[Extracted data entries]
— BEGIN —

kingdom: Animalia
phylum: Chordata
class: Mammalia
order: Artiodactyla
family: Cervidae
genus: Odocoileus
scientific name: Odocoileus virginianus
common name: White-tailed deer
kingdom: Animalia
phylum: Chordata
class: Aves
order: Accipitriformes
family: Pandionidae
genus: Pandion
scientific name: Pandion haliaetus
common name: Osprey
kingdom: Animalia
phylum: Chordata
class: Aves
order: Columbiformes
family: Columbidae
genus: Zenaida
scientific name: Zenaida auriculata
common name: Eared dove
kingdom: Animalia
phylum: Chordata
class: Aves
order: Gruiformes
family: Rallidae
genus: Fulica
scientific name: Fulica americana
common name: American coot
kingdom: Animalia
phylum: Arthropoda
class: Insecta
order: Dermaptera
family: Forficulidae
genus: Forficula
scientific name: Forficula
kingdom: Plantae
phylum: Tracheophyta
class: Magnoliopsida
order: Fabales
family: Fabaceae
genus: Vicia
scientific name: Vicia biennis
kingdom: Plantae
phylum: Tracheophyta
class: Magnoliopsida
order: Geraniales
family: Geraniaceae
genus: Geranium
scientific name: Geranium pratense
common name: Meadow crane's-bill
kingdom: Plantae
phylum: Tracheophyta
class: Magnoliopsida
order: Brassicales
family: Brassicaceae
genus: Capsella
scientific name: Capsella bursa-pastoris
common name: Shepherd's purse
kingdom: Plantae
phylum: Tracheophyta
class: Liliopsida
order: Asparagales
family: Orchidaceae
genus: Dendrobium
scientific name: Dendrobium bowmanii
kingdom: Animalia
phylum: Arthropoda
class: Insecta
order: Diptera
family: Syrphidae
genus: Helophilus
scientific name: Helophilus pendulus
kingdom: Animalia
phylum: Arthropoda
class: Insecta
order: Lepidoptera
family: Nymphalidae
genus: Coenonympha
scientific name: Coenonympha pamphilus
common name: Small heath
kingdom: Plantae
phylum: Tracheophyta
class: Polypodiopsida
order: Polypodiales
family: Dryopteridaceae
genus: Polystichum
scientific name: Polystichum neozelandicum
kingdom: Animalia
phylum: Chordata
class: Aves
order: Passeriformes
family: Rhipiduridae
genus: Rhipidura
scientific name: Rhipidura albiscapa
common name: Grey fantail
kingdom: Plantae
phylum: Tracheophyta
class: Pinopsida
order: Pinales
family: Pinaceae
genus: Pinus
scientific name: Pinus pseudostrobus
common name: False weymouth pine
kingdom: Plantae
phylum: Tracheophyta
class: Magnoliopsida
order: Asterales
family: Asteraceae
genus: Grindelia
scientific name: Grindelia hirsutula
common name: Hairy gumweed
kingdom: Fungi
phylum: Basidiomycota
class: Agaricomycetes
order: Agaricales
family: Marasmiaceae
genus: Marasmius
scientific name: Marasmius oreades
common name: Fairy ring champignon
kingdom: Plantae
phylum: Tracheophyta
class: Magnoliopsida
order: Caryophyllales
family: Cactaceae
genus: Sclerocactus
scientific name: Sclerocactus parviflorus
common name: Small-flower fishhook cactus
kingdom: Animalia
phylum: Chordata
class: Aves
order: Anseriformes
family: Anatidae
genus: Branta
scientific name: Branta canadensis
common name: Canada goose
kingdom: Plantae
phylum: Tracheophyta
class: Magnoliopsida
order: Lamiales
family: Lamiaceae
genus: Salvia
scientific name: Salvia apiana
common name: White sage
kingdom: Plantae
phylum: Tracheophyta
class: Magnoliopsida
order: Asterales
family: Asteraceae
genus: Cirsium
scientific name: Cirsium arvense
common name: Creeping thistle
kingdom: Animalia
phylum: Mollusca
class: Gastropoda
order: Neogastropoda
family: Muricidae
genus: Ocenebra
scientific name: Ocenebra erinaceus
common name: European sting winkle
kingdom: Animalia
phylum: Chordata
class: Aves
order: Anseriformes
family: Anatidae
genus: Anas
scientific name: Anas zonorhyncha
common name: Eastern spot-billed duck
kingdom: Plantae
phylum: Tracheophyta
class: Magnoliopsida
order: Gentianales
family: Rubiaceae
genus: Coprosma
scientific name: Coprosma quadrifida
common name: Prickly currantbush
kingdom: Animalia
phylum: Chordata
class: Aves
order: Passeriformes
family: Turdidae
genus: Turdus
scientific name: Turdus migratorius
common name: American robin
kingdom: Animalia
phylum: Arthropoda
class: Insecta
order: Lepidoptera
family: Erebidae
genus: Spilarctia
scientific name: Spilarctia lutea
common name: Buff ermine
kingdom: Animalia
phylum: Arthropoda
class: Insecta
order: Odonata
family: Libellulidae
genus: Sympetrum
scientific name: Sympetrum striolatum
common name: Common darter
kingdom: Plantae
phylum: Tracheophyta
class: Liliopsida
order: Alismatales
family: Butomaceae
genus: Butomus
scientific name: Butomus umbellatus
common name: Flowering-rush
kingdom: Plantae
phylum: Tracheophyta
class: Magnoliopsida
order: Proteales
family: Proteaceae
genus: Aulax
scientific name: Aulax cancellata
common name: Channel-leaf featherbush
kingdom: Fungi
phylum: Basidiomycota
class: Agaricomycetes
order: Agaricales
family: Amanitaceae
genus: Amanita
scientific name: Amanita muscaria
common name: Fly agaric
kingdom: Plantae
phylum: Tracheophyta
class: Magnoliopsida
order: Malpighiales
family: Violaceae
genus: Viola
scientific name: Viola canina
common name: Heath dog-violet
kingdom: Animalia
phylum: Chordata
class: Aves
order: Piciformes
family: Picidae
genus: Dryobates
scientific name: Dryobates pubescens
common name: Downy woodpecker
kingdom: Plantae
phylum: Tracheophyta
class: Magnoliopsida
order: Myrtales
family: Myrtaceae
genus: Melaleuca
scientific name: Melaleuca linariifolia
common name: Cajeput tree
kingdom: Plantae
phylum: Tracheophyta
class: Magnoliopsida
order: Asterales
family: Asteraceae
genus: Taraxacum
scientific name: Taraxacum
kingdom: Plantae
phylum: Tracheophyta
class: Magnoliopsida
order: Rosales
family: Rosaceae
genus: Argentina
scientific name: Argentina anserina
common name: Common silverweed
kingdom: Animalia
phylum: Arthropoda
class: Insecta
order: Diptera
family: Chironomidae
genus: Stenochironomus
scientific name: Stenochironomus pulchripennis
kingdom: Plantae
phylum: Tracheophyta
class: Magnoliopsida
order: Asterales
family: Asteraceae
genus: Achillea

— END —

**Given instruction:**
Can you switch every "common name" in these rows to "vernacular name" and leave everything else as it is?

**Solved problem:**
kingdom: Animalia
phylum: Chordata
class: Mammalia
order: Artiodactyla
family: Cervidae
genus: Odocoileus
scientific name: Odocoileus virginianus
vernacular name: White-tailed deer
kingdom: Animalia
phylum: Chordata
class: Aves
order: Accipitriformes
family: Pandionidae
genus: Pandion
scientific name: Pandion haliaetus
vernacular name: Osprey
kingdom: Animalia
phylum: Chordata
class: Aves
order: Columbiformes
family: Columbidae
genus: Zenaida
scientific name: Zenaida auriculata
vernacular name: Eared dove
kingdom: Animalia
phylum: Chordata
class: Aves
order: Gruiformes
family: Rallidae
genus: Fulica
scientific name: Fulica americana
vernacular name: American coot
kingdom: Animalia
phylum: Arthropoda
class: Insecta
order: Dermaptera
family: Forficulidae
genus: Forficula
scientific name: Forficula
kingdom: Plantae
phylum: Tracheophyta
class: Magnoliopsida
order: Fabales
family: Fabaceae
genus: Vicia
scientific name: Vicia biennis
kingdom: Plantae
phylum: Tracheophyta
class: Magnoliopsida
order: Geraniales
family: Geraniaceae
genus: Geranium
scientific name: Geranium pratense
vernacular name: Meadow crane's-bill
kingdom: Plantae
phylum: Tracheophyta
class: Magnoliopsida
order: Brassicales
family: Brassicaceae
genus: Capsella
scientific name: Capsella bursa-pastoris
vernacular name: Shepherd's purse
kingdom: Plantae
phylum: Tracheophyta
class: Liliopsida
order: Asparagales
family: Orchidaceae
genus: Dendrobium
scientific name: Dendrobium bowmanii
kingdom: Animalia
phylum: Arthropoda
class: Insecta
order: Diptera
family: Syrphidae
genus: Helophilus
scientific name: Helophilus pendulus
kingdom: Animalia
phylum: Arthropoda
class: Insecta
order: Lepidoptera
family: Nymphalidae
genus: Coenonympha
scientific name: Coenonympha pamphilus
vernacular name: Small heath
kingdom: Plantae
phylum: Tracheophyta
class: Polypodiopsida
order: Polypodiales
family: Dryopteridaceae
genus: Polystichum
scientific name: Polystichum neozelandicum
kingdom: Animalia
phylum: Chordata
class: Aves
order: Passeriformes
family: Rhipiduridae
genus: Rhipidura
scientific name: Rhipidura albiscapa
vernacular name: Grey fantail
kingdom: Plantae
phylum: Tracheophyta
class: Pinopsida
order: Pinales
family: Pinaceae
genus: Pinus
scientific name: Pinus pseudostrobus
vernacular name: False weymouth pine
kingdom: Plantae
phylum: Tracheophyta
class: Magnoliopsida
order: Asterales
family: Asteraceae
genus: Grindelia
scientific name: Grindelia hirsutula
vernacular name: Hairy gumweed
kingdom: Fungi
phylum: Basidiomycota
class: Agaricomycetes
order: Agaricales
family: Marasmiaceae
genus: Marasmius
scientific name: Marasmius oreades
vernacular name: Fairy ring champignon
kingdom: Plantae
phylum: Tracheophyta
class: Magnoliopsida
order: Caryophyllales
family: Cactaceae
genus: Sclerocactus
scientific name: Sclerocactus parviflorus
vernacular name: Small-flower fishhook cactus
kingdom: Animalia
phylum: Chordata
class: Aves
order: Anseriformes
family: Anatidae
genus: Branta
scientific name: Branta canadensis
vernacular name: Canada goose
kingdom: Plantae
phylum: Tracheophyta
class: Magnoliopsida
order: Lamiales
family: Lamiaceae
genus: Salvia
scientific name: Salvia apiana
vernacular name: White sage
kingdom: Plantae
phylum: Tracheophyta
class: Magnoliopsida
order: Asterales
family: Asteraceae
genus: Cirsium
scientific name: Cirsium arvense
vernacular name: Creeping thistle
kingdom: Animalia
phylum: Mollusca
class: Gastropoda
order: Neogastropoda
family: Muricidae
genus: Ocenebra
scientific name: Ocenebra erinaceus
vernacular name: European sting winkle
kingdom: Animalia
phylum: Chordata
class: Aves
order: Anseriformes
family: Anatidae
genus: Anas
scientific name: Anas zonorhyncha
vernacular name: Eastern spot-billed duck
kingdom: Plantae
phylum: Tracheophyta
class: Magnoliopsida
order: Gentianales
family: Rubiaceae
genus: Coprosma
scientific name: Coprosma quadrifida
vernacular name: Prickly currantbush
kingdom: Animalia
phylum: Chordata
class: Aves
order: Passeriformes
family: Turdidae
genus: Turdus
scientific name: Turdus migratorius
vernacular name: American robin
kingdom: Animalia
phylum: Arthropoda
class: Insecta
order: Lepidoptera
family: Erebidae
genus: Spilarctia
scientific name: Spilarctia lutea
vernacular name: Buff ermine
kingdom: Animalia
phylum: Arthropoda
class: Insecta
order: Odonata
family: Libellulidae
genus: Sympetrum
scientific name: Sympetrum striolatum
vernacular name: Common darter
kingdom: Plantae
phylum: Tracheophyta
class: Liliopsida
order: Alismatales
family: Butomaceae
genus: Butomus
scientific name: Butomus umbellatus
vernacular name: Flowering-rush
kingdom: Plantae
phylum: Tracheophyta
class: Magnoliopsida
order: Proteales
family: Proteaceae
genus: Aulax
scientific name: Aulax cancellata
vernacular name: Channel-leaf featherbush
kingdom: Fungi
phylum: Basidiomycota
class: Agaricomycetes
order: Agaricales
family: Amanitaceae
genus: Amanita
scientific name: Amanita muscaria
vernacular name: Fly agaric
kingdom: Plantae
phylum: Tracheophyta
class: Magnoliopsida
order: Malpighiales
family: Violaceae
genus: Viola
scientific name: Viola canina
vernacular name: Heath dog-violet
kingdom: Animalia
phylum: Chordata
class: Aves
order: Piciformes
family: Picidae
genus: Dryobates
scientific name: Dryobates pubescens
vernacular name: Downy woodpecker
kingdom: Plantae
phylum: Tracheophyta
class: Magnoliopsida
order: Myrtales
family: Myrtaceae
genus: Melaleuca
scientific name: Melaleuca linariifolia
vernacular name: Cajeput tree
kingdom: Plantae
phylum: Tracheophyta
class: Magnoliopsida
order: Asterales
family: Asteraceae
genus: Taraxacum
scientific name: Taraxacum
kingdom: Plantae
phylum: Tracheophyta
class: Magnoliopsida
order: Rosales
family: Rosaceae
genus: Argentina
scientific name: Argentina anserina
vernacular name: Common silverweed
kingdom: Animalia
phylum: Arthropoda
class: Insecta
order: Diptera
family: Chironomidae
genus: Stenochironomus
scientific name: Stenochironomus pulchripennis
kingdom: Plantae
phylum: Tracheophyta
class: Magnoliopsida
order: Asterales
family: Asteraceae
genus: Achillea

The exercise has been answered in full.